## [Work to be completed]
Copy out the data below word for word, starting at the line that contains "Record requires the pressure" and ending at the line that contains "Logged pressure: 170 mmHg", with both of those lines included.

## [Source data]
*** Block opens ***

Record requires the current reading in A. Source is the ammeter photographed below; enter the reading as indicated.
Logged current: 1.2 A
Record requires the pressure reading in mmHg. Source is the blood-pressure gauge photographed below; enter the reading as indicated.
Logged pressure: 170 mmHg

*** Block closes ***
*** Block opens ***

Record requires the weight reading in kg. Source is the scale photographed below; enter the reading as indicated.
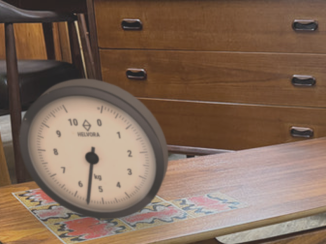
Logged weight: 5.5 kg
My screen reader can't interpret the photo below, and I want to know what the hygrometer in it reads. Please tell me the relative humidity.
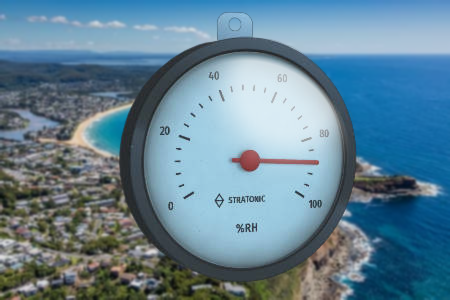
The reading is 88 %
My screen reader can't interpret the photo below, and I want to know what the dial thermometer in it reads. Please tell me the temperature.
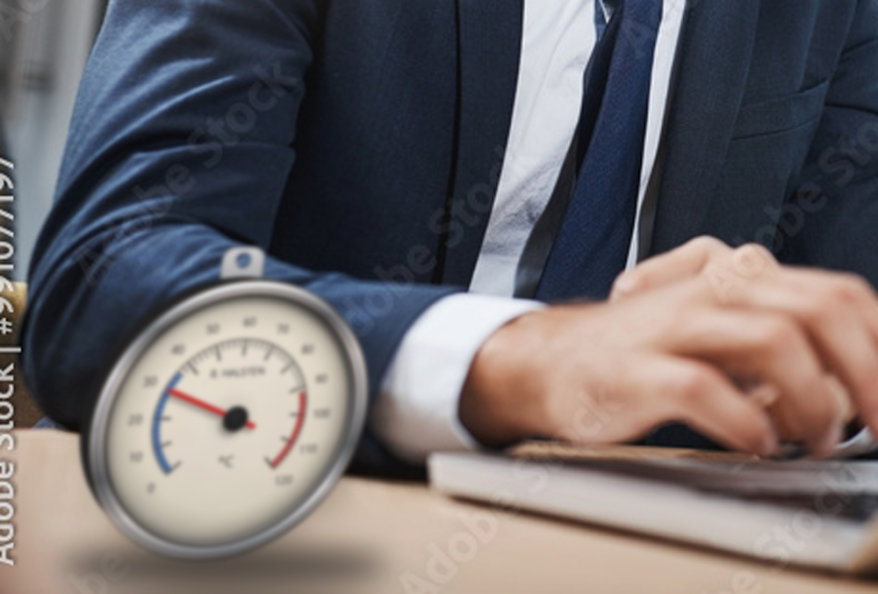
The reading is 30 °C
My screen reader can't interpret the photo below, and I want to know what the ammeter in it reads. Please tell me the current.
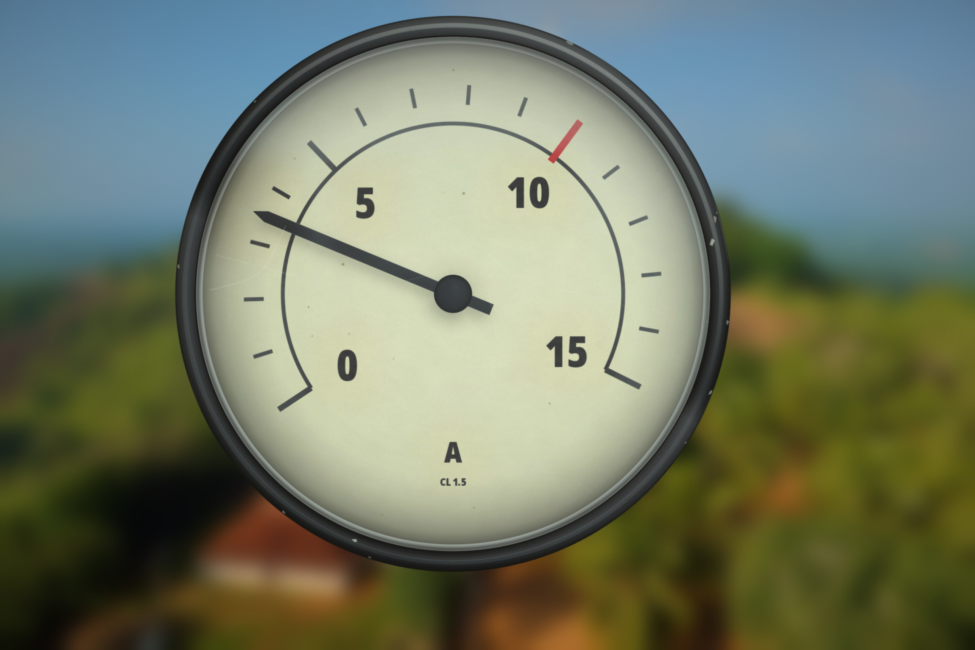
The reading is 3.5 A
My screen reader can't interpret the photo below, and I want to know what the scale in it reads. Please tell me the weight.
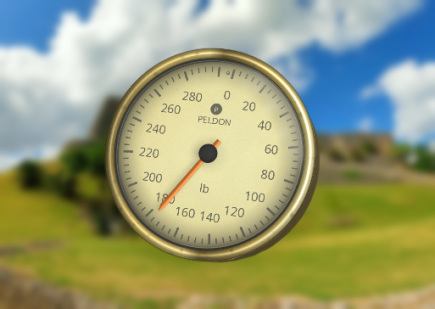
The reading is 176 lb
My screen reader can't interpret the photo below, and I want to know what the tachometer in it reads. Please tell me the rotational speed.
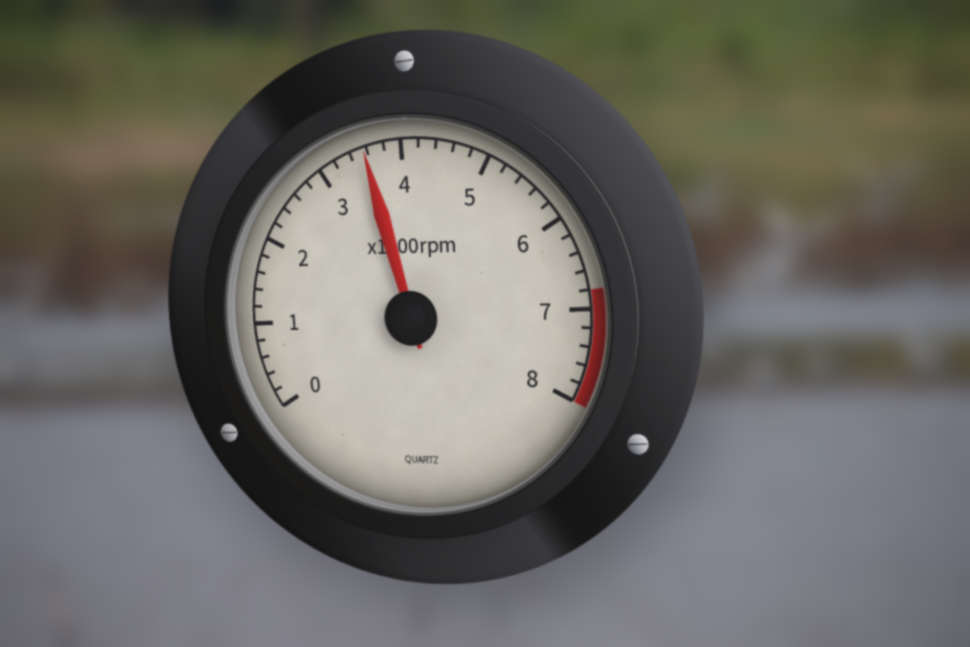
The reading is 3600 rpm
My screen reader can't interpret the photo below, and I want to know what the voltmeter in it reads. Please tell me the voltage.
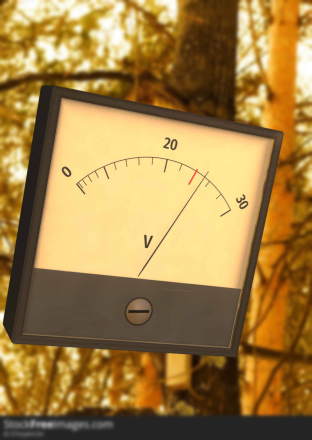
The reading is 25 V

*** Block closes ***

## [Solved exercise]
Record requires the pressure reading in mmHg. Source is the blood-pressure gauge photographed below; enter the reading as indicated.
Logged pressure: 170 mmHg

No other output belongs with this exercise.